Exercise tasks -
A) What does the marketing accountability abstract call financial accounting?
B) Pick up the marketing accountability abstract after its final sentence and keep writing it.

(Document excerpt)

Marketing Accountability for Marketing and Non-marketing Outcomes

ISBN: 978-1-83867-564-6, eISBN: 978-1-83867-563-9

ISSN: 1548-6435

Publication date: 27 September 2021

Abstract

Marketers frequently lament the lack of representation of marketing in the boardroom and the short tenure of CMOs. The most common explanations offered are that marketing is not perceived as a strategic discipline and that marketers do not demonstrate a strong enough understanding of how the business makes money.

Financial accounting is how “score is kept” in terms of business performance. It is, therefore, in the self-interest of marketers to become familiar with financial reporting. Doing so will allow them to understand how marketing activities are recorded. In addition, academic researchers need to understand the meaning of the financial measures that they often use as the metrics of success when researching marketing strategy questions.

This is especially important since financial reporting generally does not recognize assets created by marketing investments. In order to substantiate a claim that “brands are assets”, marketers must be able to explain how the financial accounting rules misrepresent economic reality and why managers might use a different set of principles for management reporting.

We argue that the misrepresentation of market-based assets has two forms of negative impact for marketers: external and internal. The external problems are that financial statements are not especially informative about the value of marketing for the providers of capital and do not provide a true portrait of the economic resource base of the company. The internal problems are that marketers cannot point to valuable assets that they are creating, nor can they be effectively held accountable for the way that these assets are managed given that the assets are not recorded.

(End Document excerpt)
(Source material)

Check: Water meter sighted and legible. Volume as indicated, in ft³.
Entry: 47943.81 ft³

(End Source material)
(Source material)

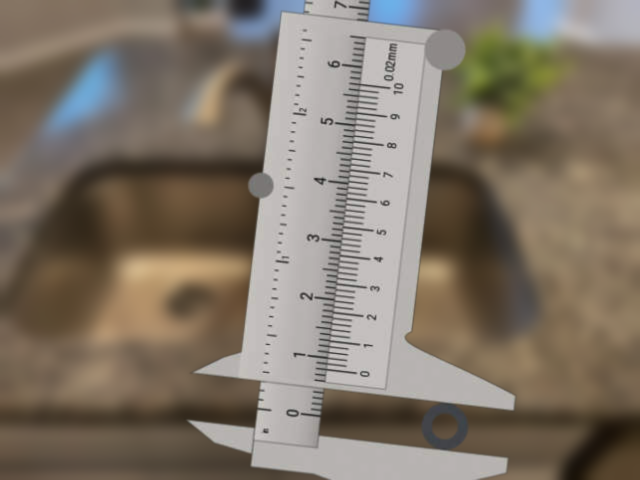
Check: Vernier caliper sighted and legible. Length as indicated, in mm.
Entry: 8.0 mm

(End Source material)
(Source material)

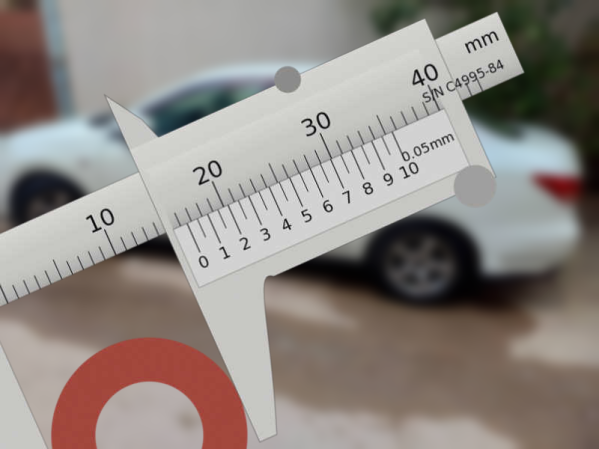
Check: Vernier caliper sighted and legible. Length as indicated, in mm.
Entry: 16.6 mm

(End Source material)

Responses to the tasks -
A) It calls financial accounting the way "score is kept" in terms of business performance.

B)
We do not expect immediate radical changes in financial reporting because financial accounting rules are designed with the specific interests of the suppliers of capital (debt and equity) in mind. To influence financial accounting developments, such as encouraging greater disclosure of marketing activity in the notes to the published accounts, marketers must be able to communicate in language understood by accountants and the current users of financial accounts. To aid this we provide guidance for marketers on the purpose and practices of accounting. We also discuss how academic marketing researchers might wish to adjust financial accounting data to capitalize a proportion of marketing expenses for companies where marketing is a primary driver of business performance.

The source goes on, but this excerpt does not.